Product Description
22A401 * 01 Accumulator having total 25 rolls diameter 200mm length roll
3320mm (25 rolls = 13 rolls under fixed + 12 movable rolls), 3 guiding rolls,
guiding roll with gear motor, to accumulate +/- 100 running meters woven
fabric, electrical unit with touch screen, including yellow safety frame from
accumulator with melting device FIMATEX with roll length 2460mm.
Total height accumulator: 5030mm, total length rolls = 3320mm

====

● WHAT IS NEEDED
Your answer must be an exact copy of all the entries.

● ANSWER SPACE
Product Description
22A401 * 01 Accumulator having total 25 rolls diameter 200mm length roll
3320mm (25 rolls = 13 rolls under fixed + 12 movable rolls), 3 guiding rolls,
guiding roll with gear motor, to accumulate +/- 100 running meters woven
fabric, electrical unit with touch screen, including yellow safety frame from
accumulator with melting device FIMATEX with roll length 2460mm.
Total height accumulator: 5030mm, total length rolls = 3320mm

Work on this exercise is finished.